KVERT reported that moderate seismic activity was detected at Karymsky during 21-28 January. Seismic data showed that possible ash plumes rose to an altitude of 3.8 km (12,500 ft) a.s.l. A thermal anomaly was observed daily in satellite imagery, and ash plumes were observed drifting 65 km S and 100 km NE on 26 and 27 January, respectively. The Aviation Color Code remained at Orange.

Based on information from the Yelizovo Airport (UHPP), the Tokyo VAAC reported that an ash plume rose to an altitude of 4.6 km (15,000 ft) a.s.l. and drifted NE on 1 February.

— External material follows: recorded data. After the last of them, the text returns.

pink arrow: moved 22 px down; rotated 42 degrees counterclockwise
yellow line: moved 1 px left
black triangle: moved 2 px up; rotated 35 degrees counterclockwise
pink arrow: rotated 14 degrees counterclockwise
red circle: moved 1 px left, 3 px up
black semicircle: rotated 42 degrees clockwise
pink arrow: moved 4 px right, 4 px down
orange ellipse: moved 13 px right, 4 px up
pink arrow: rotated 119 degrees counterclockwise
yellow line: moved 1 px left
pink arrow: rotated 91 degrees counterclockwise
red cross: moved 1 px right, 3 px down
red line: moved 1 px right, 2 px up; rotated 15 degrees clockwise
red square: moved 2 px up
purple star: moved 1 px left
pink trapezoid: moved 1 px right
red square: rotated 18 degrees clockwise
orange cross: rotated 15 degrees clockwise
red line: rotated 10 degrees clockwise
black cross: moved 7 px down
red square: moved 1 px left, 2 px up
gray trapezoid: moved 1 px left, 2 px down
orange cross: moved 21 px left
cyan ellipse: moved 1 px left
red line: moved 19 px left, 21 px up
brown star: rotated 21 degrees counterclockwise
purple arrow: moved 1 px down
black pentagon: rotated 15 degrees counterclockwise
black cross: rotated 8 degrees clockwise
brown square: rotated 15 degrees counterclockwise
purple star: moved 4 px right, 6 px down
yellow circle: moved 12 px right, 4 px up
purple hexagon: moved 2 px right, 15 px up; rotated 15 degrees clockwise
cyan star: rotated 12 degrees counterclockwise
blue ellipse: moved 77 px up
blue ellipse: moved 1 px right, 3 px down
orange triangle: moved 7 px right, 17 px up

Geologic Background. Karymsky, the most active volcano of Kamchatka's eastern volcanic zone, is a symmetrical stratovolcano constructed within a 5-km-wide caldera that formed during the early Holocene. The caldera cuts the south side of the Pleistocene Dvor volcano and is located outside the north margin of the large mid-Pleistocene Polovinka caldera, which contains the smaller Akademia Nauk and Odnoboky calderas. Most seismicity preceding Karymsky eruptions originated beneath Akademia Nauk caldera, located immediately south. The caldera enclosing Karymsky formed about 7600-7700 radiocarbon years ago; construction of the stratovolcano began about 2000 years later. The latest eruptive period began about 500 years ago, following a 2300-year quiescence. Much of the cone is mantled by lava flows less than 200 years old. Historical eruptions have been vulcanian or vulcanian-strombolian with moderate explosive activity and occasional lava flows from the summit crater.